Prof RobertoGerli Department of Clinical and Experimental Medicine, Section of Internal Medicine and Oncologic Sciences, Rheumatology Unit, Policlinico di Monteluce, I-06122 Perugia, Italy E-mail:


T-cell cytokines play a crucial role in the pathogenesis and progression of rheumatoid arthritis (RA). Their detection in the joint, however, is impaired by the complex network present in the synovium.

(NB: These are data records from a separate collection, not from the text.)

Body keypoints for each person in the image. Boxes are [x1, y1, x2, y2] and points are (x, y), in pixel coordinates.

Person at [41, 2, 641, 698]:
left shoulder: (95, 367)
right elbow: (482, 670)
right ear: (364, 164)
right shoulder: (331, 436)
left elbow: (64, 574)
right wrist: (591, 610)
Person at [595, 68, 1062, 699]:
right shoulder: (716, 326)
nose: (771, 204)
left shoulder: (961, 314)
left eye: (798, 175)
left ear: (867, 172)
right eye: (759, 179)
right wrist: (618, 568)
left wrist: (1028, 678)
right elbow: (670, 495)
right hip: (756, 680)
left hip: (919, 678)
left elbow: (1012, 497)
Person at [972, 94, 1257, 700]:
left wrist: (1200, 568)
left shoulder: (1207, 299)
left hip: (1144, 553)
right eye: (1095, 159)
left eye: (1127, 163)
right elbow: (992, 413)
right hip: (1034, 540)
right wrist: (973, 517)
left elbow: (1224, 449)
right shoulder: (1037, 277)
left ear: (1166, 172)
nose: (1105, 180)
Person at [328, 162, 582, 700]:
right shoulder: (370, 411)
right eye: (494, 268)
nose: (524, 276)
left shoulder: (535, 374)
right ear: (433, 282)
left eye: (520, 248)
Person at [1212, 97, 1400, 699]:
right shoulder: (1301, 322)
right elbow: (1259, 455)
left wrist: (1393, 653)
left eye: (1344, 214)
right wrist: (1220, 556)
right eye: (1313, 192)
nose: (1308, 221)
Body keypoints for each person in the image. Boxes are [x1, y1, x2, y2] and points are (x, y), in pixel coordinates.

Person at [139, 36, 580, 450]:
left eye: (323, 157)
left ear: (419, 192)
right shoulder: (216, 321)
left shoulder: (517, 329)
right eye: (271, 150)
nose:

Although many synovial T cells show signs of previous activation, only a few express interleukin (IL)-2 receptor, marker of recent activation. The aim of this study was to analyse the cytokine production by in vivo activated (IL-2R +) T cells from RA at different stages of the disease. For this purpose, T cells were isolated from peripheral blood and synovial fluid of four patients with active RA, two at the onset of the disease, one in the early phase during treatment, one in long-lasting chronic phase. One patient was studied at the onset of the disease and 52 months later. Cells were initially expanded with a low dose of IL-2, cloned and analysed for cytokine production. The results showed a strong predominance of T helper (Th) 1 clones in the blood and a slight prevalence of Th0 clones in the joint of all the four patients. Interferon-γ and IL-2 production was higher in the long-lasting RA, whereas IL-4 synthesis was prevalent in early RA. Enrichment in IL-10-producing clones was present only in the joint of the untreated patients. The longitudinal study confirmed the differences in cytokine production between early and late phases of disease. These data confirm that RA is mainly a Th1-driven condition. However, in vivo activated synovial T cells produce also Th2-type anti-inflammatory cytokines, such as IL-4 and IL-10. The synthesis of both cytokines is a feature of the very early phase of RA, although the selective recruitment of IL-10-producing T cells is quickly lost.